Dr. David Hartmann
Teaching
I regularly teach graduate courses in survey methods,
statistics, and computer applications. Other courses I have
taught, and hope to return to, are qualitative methods,
evaluation methods, and urban sociology. While I enjoy and
value classroom centered learning, faculty-student
interaction on research projects remains the central
learning model in graduate education. As a research center
director, I am fortunate to have worked with graduate and
undergraduate students on innumerable research projects over
the past fifteen years. Part of my teaching agenda is to
continue to find opportunities for these professional
experiences.
Research Interests
My research includes a long interest in urban morphology and
in contextual effects in models of residential location and
economic change. Other research includes deviance and
recidivism among substance abusing adults, gambling
behavior, mathematical modeling of peer influence,
educational reform centered on stable and equitable
desegregation, response rate changes and survey methods, and
clinical and pedagogical models of effective managed care.
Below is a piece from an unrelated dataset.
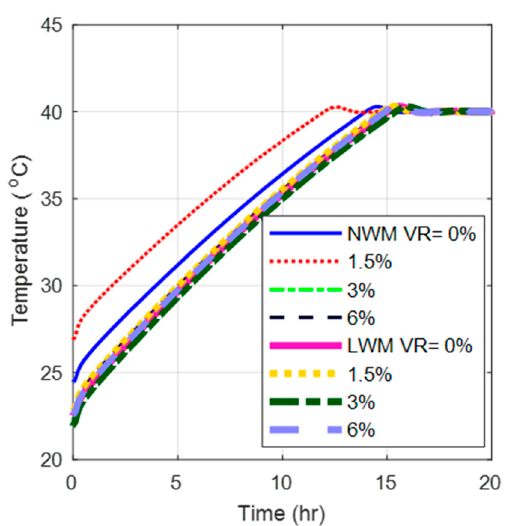
Figure 13. Outside surface temperature variation with time for each specimen.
Finally, I recently renewed a research interest in
information technology with a project assessing efforts to
integrate IT into teacher preparation. Most of these
research interests are pursued through funded research
projects which include co-investigators from other of the
social, behavioral, and health sciences.
These research interests also led to work as a consultant
and expert witness on administrative reorganization and
racial equity issues for plaintiff groups and for
municipalities, urban authorities such as police forces and
school districts, and not-for-profit organizations.